Aim: We aimed to share our data about burns of refugees seeker children who had to leave their homes due to the civil war, treated in our pediatric-burn-center(PBC).
Method: Children who lived in refugee camps in their own countries, and who were under the status of asylum seeker/refugee in Turkey, were treated in our PBC were included. Demographic and clinical data were evaluated retrospectively and compared with Turkish patients. P<0.05 was considered significant.

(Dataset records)

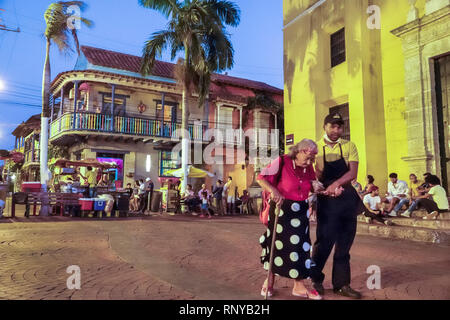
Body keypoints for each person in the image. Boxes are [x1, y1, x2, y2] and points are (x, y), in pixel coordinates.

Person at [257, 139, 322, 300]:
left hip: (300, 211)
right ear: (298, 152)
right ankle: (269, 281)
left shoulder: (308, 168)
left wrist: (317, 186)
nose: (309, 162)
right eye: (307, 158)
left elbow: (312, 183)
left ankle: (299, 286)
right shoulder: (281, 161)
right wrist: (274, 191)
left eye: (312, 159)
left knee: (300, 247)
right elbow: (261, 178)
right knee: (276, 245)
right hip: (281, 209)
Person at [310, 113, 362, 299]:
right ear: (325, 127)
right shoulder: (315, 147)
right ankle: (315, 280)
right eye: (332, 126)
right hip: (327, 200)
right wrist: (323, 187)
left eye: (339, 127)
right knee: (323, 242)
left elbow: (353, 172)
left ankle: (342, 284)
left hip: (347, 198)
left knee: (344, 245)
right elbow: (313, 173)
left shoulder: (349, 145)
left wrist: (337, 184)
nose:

▶ _Prompt_
List every condition the study abstract's Method section gives for including a child in the study. The entries have no role in what is asked here.

▶ _Solution to this exercise_
- Lived in refugee camps in their own countries
- Was under the status of asylum seeker/refugee in Turkey
- Was treated in the pediatric burn center (PBC)